What is being asked =>
Leave the pictures out. Transcribe exactly every line from the start of the records through the one containing "type-specific HPV viral".

Exercise materials =>
[Start of Attachment]

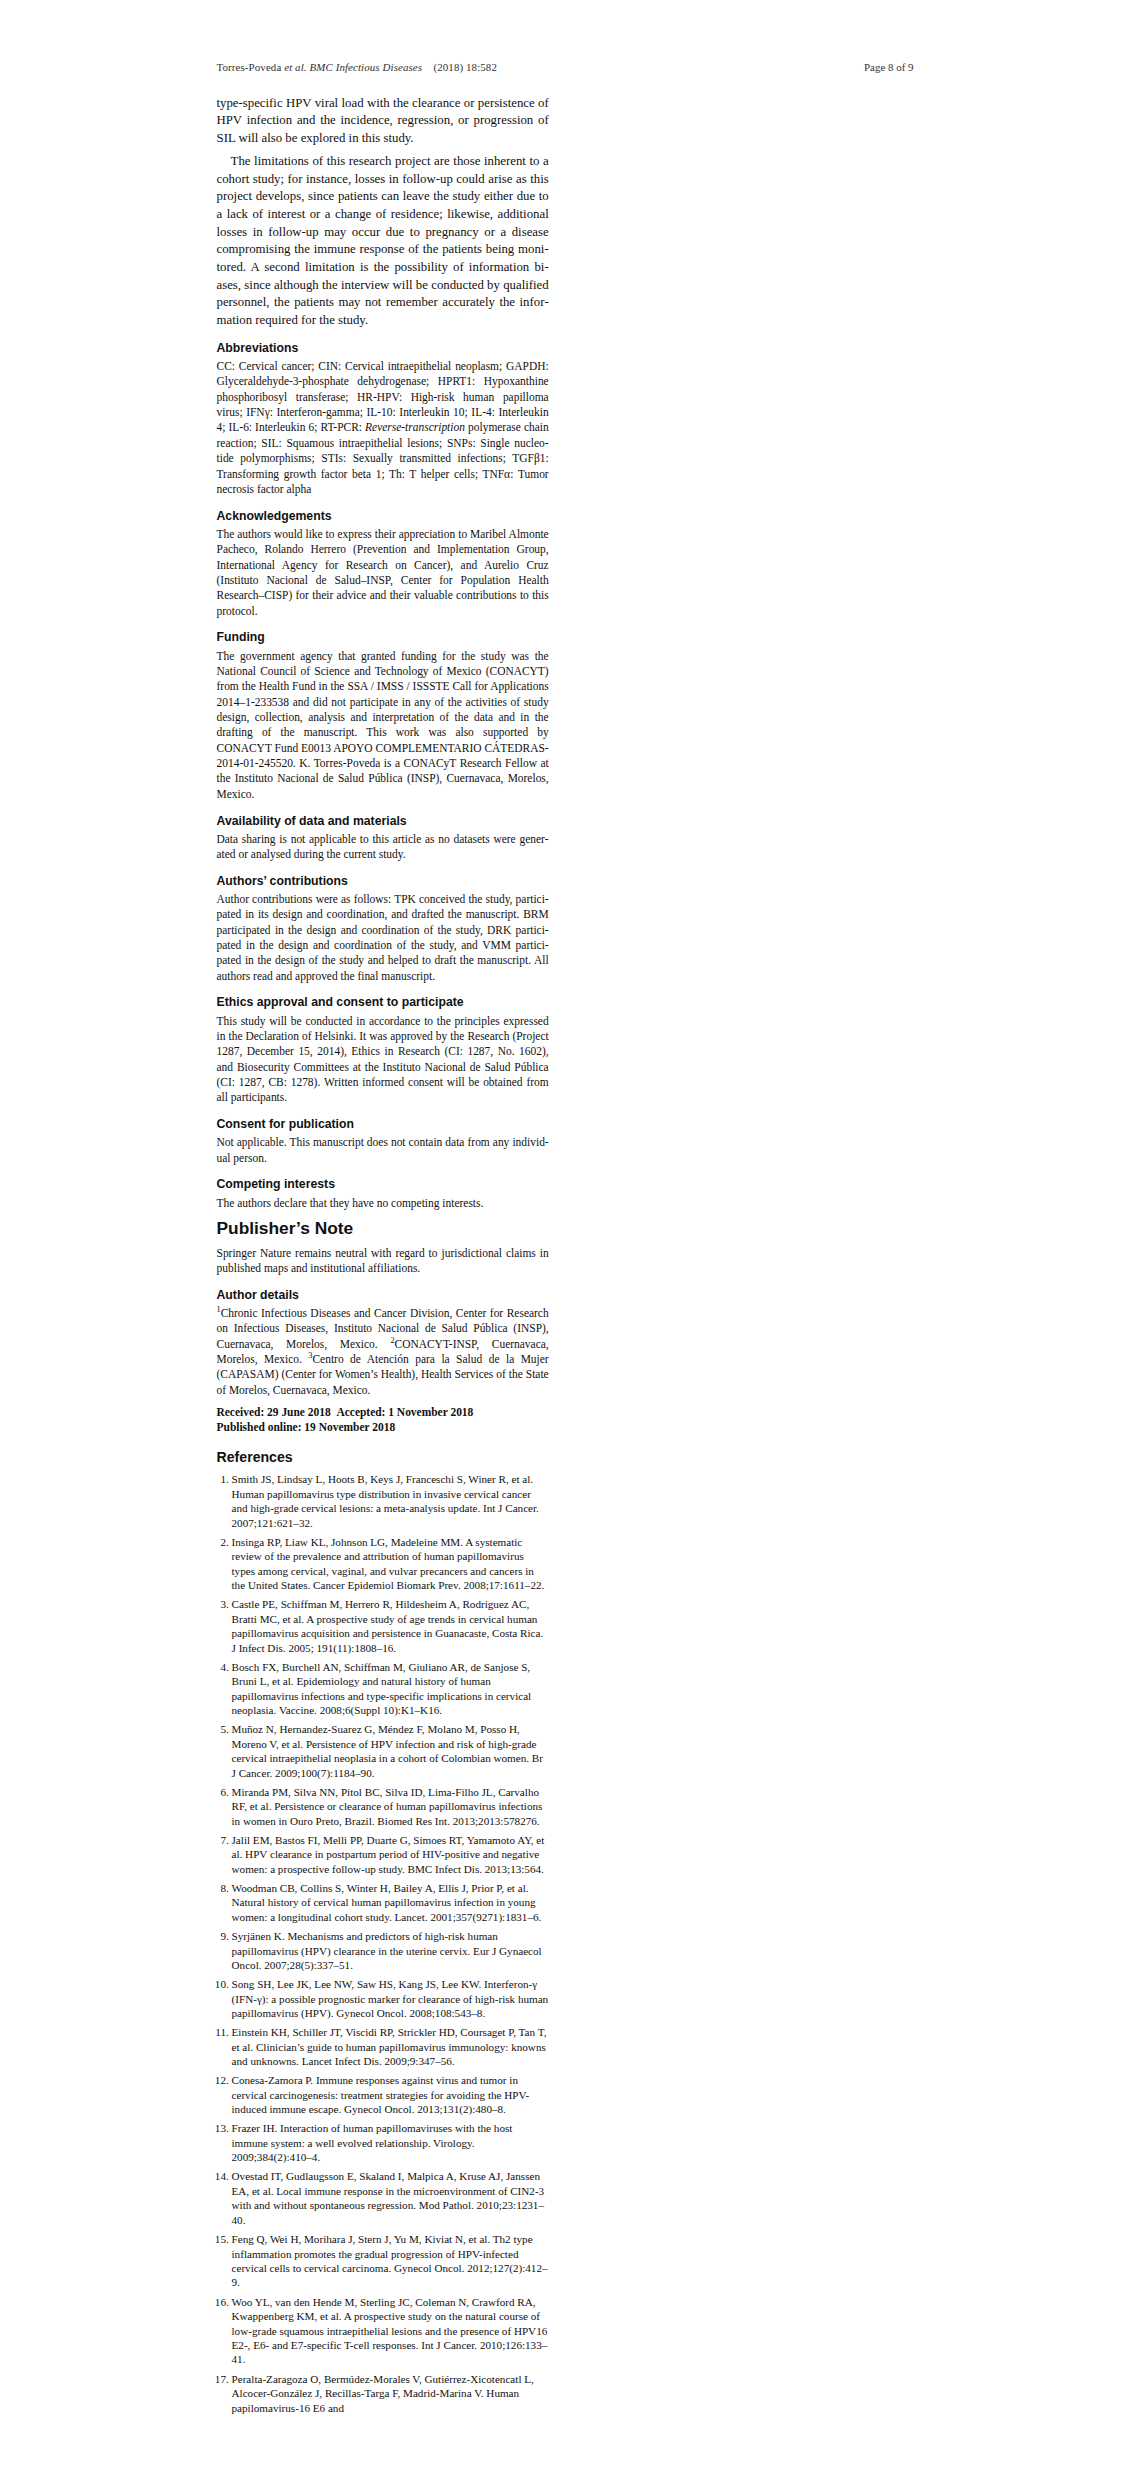Torres-Poveda et al. BMC Infectious Diseases (2018) 18:582
Page 8 of 9
type-specific HPV viral load with the clearance or persistence of HPV infection and the incidence, regression, or progression of SIL will also be explored in this study.
The limitations of this research project are those inherent to a cohort study; for instance, losses in follow-up could arise as this project develops, since patients can leave the study either due to a lack of interest or a change of residence; likewise, additional losses in follow-up may occur due to pregnancy or a disease compromising the immune response of the patients being monitored. A second limitation is the possibility of information biases, since although the interview will be conducted by qualified personnel, the patients may not remember accurately the information required for the study.
Abbreviations
CC: Cervical cancer; CIN: Cervical intraepithelial neoplasm; GAPDH: Glyceraldehyde-3-phosphate dehydrogenase; HPRT1: Hypoxanthine phosphoribosyl transferase; HR-HPV: High-risk human papilloma virus; IFNγ: Interferon-gamma; IL-10: Interleukin 10; IL-4: Interleukin 4; IL-6: Interleukin 6; RT-PCR: Reverse-transcription polymerase chain reaction; SIL: Squamous intraepithelial lesions; SNPs: Single nucleotide polymorphisms; STIs: Sexually transmitted infections; TGFβ1: Transforming growth factor beta 1; Th: T helper cells; TNFα: Tumor necrosis factor alpha
Acknowledgements
The authors would like to express their appreciation to Maribel Almonte Pacheco, Rolando Herrero (Prevention and Implementation Group, International Agency for Research on Cancer), and Aurelio Cruz (Instituto Nacional de Salud–INSP, Center for Population Health Research–CISP) for their advice and their valuable contributions to this protocol.
Funding
The government agency that granted funding for the study was the National Council of Science and Technology of Mexico (CONACYT) from the Health Fund in the SSA / IMSS / ISSSTE Call for Applications 2014–1-233538 and did not participate in any of the activities of study design, collection, analysis and interpretation of the data and in the drafting of the manuscript. This work was also supported by CONACYT Fund E0013 APOYO COMPLEMENTARIO CÁTEDRAS-2014-01-245520. K. Torres-Poveda is a CONACyT Research Fellow at the Instituto Nacional de Salud Pública (INSP), Cuernavaca, Morelos, Mexico.
Availability of data and materials
Data sharing is not applicable to this article as no datasets were generated or analysed during the current study.
Authors’ contributions
Author contributions were as follows: TPK conceived the study, participated in its design and coordination, and drafted the manuscript. BRM participated in the design and coordination of the study, DRK participated in the design and coordination of the study, and VMM participated in the design of the study and helped to draft the manuscript. All authors read and approved the final manuscript.
Ethics approval and consent to participate
This study will be conducted in accordance to the principles expressed in the Declaration of Helsinki. It was approved by the Research (Project 1287, December 15, 2014), Ethics in Research (CI: 1287, No. 1602), and Biosecurity Committees at the Instituto Nacional de Salud Pública (CI: 1287, CB: 1278). Written informed consent will be obtained from all participants.
Consent for publication
Not applicable. This manuscript does not contain data from any individual person.
Competing interests
The authors declare that they have no competing interests.
Publisher’s Note
Springer Nature remains neutral with regard to jurisdictional claims in published maps and institutional affiliations.
Author details
1Chronic Infectious Diseases and Cancer Division, Center for Research on Infectious Diseases, Instituto Nacional de Salud Pública (INSP), Cuernavaca, Morelos, Mexico. 2CONACYT-INSP, Cuernavaca, Morelos, Mexico. 3Centro de Atención para la Salud de la Mujer (CAPASAM) (Center for Women’s Health), Health Services of the State of Morelos, Cuernavaca, Mexico.
Received: 29 June 2018 Accepted: 1 November 2018 Published online: 19 November 2018
References
Smith JS, Lindsay L, Hoots B, Keys J, Franceschi S, Winer R, et al. Human papillomavirus type distribution in invasive cervical cancer and high-grade cervical lesions: a meta-analysis update. Int J Cancer. 2007;121:621–32.
Insinga RP, Liaw KL, Johnson LG, Madeleine MM. A systematic review of the prevalence and attribution of human papillomavirus types among cervical, vaginal, and vulvar precancers and cancers in the United States. Cancer Epidemiol Biomark Prev. 2008;17:1611–22.
Castle PE, Schiffman M, Herrero R, Hildesheim A, Rodriguez AC, Bratti MC, et al. A prospective study of age trends in cervical human papillomavirus acquisition and persistence in Guanacaste, Costa Rica. J Infect Dis. 2005; 191(11):1808–16.
Bosch FX, Burchell AN, Schiffman M, Giuliano AR, de Sanjose S, Bruni L, et al. Epidemiology and natural history of human papillomavirus infections and type-specific implications in cervical neoplasia. Vaccine. 2008;6(Suppl 10):K1–K16.
Muñoz N, Hernandez-Suarez G, Méndez F, Molano M, Posso H, Moreno V, et al. Persistence of HPV infection and risk of high-grade cervical intraepithelial neoplasia in a cohort of Colombian women. Br J Cancer. 2009;100(7):1184–90.
Miranda PM, Silva NN, Pitol BC, Silva ID, Lima-Filho JL, Carvalho RF, et al. Persistence or clearance of human papillomavirus infections in women in Ouro Preto, Brazil. Biomed Res Int. 2013;2013:578276.
Jalil EM, Bastos FI, Melli PP, Duarte G, Simoes RT, Yamamoto AY, et al. HPV clearance in postpartum period of HIV-positive and negative women: a prospective follow-up study. BMC Infect Dis. 2013;13:564.
Woodman CB, Collins S, Winter H, Bailey A, Ellis J, Prior P, et al. Natural history of cervical human papillomavirus infection in young women: a longitudinal cohort study. Lancet. 2001;357(9271):1831–6.
Syrjänen K. Mechanisms and predictors of high-risk human papillomavirus (HPV) clearance in the uterine cervix. Eur J Gynaecol Oncol. 2007;28(5):337–51.
Song SH, Lee JK, Lee NW, Saw HS, Kang JS, Lee KW. Interferon-γ (IFN-γ): a possible prognostic marker for clearance of high-risk human papillomavirus (HPV). Gynecol Oncol. 2008;108:543–8.
Einstein KH, Schiller JT, Viscidi RP, Strickler HD, Coursaget P, Tan T, et al. Clinician’s guide to human papillomavirus immunology: knowns and unknowns. Lancet Infect Dis. 2009;9:347–56.
Conesa-Zamora P. Immune responses against virus and tumor in cervical carcinogenesis: treatment strategies for avoiding the HPV-induced immune escape. Gynecol Oncol. 2013;131(2):480–8.
Frazer IH. Interaction of human papillomaviruses with the host immune system: a well evolved relationship. Virology. 2009;384(2):410–4.
Ovestad IT, Gudlaugsson E, Skaland I, Malpica A, Kruse AJ, Janssen EA, et al. Local immune response in the microenvironment of CIN2-3 with and without spontaneous regression. Mod Pathol. 2010;23:1231–40.
Feng Q, Wei H, Morihara J, Stern J, Yu M, Kiviat N, et al. Th2 type inflammation promotes the gradual progression of HPV-infected cervical cells to cervical carcinoma. Gynecol Oncol. 2012;127(2):412–9.
Woo YL, van den Hende M, Sterling JC, Coleman N, Crawford RA, Kwappenberg KM, et al. A prospective study on the natural course of low-grade squamous intraepithelial lesions and the presence of HPV16 E2-, E6- and E7-specific T-cell responses. Int J Cancer. 2010;126:133–41.
Peralta-Zaragoza O, Bermúdez-Morales V, Gutiérrez-Xicotencatl L, Alcocer-González J, Recillas-Targa F, Madrid-Marina V. Human papilomavirus-16 E6 and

[End of Attachment]

Solved problem =>
Torres-Poveda et al. BMC Infectious Diseases (2018) 18:582
Page 8 of 9
type-specific HPV viral load with the clearance or persistence of HPV infection and the incidence, regression, or progression of SIL will also be explored in this study.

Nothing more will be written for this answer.